Please copy, word for word, the lines in the data below from the line containing "db pooling dilakukan" through the line containing "query select tdk".

[Start of Attachment]

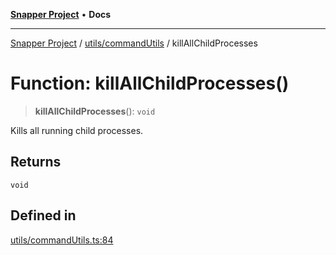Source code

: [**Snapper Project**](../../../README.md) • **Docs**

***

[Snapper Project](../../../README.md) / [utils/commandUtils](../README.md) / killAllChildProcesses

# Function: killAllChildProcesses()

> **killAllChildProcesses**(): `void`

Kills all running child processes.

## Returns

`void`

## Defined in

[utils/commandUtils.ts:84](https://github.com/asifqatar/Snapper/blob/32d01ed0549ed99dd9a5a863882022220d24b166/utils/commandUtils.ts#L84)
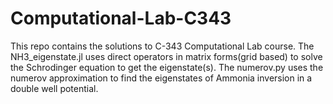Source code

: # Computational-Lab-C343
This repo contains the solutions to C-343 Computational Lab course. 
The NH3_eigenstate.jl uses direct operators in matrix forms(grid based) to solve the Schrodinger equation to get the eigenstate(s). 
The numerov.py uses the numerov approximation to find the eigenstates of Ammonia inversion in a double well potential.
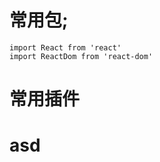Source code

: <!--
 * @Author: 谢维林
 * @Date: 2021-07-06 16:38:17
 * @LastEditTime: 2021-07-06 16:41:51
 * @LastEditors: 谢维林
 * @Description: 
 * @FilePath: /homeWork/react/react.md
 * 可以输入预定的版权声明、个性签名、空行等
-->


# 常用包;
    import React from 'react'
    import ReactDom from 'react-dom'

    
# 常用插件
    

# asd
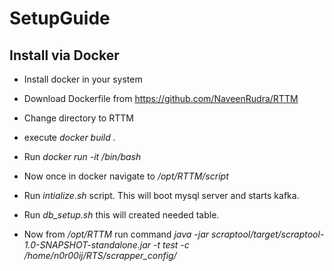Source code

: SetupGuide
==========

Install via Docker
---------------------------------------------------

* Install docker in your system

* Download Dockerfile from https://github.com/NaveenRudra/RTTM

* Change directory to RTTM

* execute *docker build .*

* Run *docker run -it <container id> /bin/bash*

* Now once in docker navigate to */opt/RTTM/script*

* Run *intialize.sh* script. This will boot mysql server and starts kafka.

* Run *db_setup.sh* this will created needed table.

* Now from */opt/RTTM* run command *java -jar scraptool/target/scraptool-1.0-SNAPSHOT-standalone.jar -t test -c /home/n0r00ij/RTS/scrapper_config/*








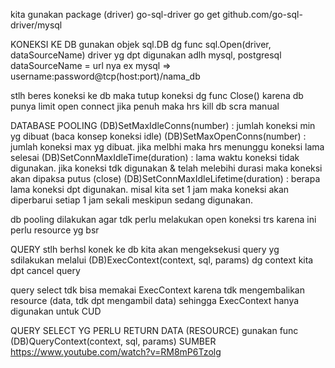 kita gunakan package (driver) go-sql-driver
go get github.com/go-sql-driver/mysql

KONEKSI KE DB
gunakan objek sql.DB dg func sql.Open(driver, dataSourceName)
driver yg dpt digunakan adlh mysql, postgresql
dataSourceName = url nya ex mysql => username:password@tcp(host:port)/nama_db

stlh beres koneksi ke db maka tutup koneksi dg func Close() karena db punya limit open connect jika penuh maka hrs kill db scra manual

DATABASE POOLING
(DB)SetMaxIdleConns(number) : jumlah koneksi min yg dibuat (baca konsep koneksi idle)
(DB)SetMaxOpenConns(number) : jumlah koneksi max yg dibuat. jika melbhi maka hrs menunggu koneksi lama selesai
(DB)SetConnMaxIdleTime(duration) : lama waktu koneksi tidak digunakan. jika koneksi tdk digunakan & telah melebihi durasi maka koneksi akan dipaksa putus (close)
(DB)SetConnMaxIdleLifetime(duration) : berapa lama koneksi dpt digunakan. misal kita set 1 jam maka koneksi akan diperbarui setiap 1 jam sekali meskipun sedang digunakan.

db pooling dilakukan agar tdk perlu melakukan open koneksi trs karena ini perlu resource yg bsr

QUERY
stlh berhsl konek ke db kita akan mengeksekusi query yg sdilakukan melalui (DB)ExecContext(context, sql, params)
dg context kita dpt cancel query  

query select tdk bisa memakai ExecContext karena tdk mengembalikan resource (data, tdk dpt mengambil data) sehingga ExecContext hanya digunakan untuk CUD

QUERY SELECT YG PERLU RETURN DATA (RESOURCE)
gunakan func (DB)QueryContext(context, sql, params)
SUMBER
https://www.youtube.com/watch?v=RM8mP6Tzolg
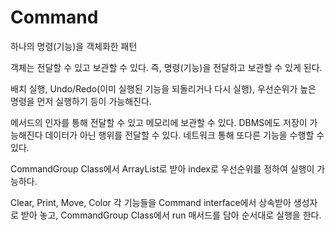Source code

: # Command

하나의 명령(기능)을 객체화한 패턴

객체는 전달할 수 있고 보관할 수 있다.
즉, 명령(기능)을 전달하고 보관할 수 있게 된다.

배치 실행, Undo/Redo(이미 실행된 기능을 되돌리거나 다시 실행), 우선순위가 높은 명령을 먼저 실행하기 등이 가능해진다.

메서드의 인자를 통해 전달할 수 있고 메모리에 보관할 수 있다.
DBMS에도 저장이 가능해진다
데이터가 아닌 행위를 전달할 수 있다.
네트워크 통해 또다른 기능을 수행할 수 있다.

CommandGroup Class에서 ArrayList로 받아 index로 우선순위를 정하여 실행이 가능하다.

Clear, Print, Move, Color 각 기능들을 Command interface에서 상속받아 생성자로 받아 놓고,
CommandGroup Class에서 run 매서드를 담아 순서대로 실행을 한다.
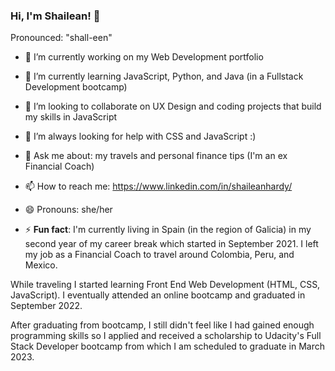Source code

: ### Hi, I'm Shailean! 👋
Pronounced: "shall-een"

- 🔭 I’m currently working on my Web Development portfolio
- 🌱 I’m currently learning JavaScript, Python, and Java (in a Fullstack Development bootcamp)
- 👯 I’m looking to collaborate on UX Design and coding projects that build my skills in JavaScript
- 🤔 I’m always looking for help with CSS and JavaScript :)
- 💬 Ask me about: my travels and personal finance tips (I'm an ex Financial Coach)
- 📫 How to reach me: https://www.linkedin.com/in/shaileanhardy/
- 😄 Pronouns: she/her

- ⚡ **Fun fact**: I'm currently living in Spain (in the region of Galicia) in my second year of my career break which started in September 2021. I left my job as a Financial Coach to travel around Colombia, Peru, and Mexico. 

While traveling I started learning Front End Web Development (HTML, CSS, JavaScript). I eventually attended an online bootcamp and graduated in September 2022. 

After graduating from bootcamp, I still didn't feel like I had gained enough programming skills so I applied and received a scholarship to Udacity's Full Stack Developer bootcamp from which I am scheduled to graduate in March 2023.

[End of Attachment]

» **Exercise result**:
db pooling dilakukan agar tdk perlu melakukan open koneksi trs karena ini perlu resource yg bsr

QUERY
stlh berhsl konek ke db kita akan mengeksekusi query yg sdilakukan melalui (DB)ExecContext(context, sql, params)
dg context kita dpt cancel query  

query select tdk bisa memakai ExecContext karena tdk mengembalikan resource (data, tdk dpt mengambil data) sehingga ExecContext hanya digunakan untuk CUD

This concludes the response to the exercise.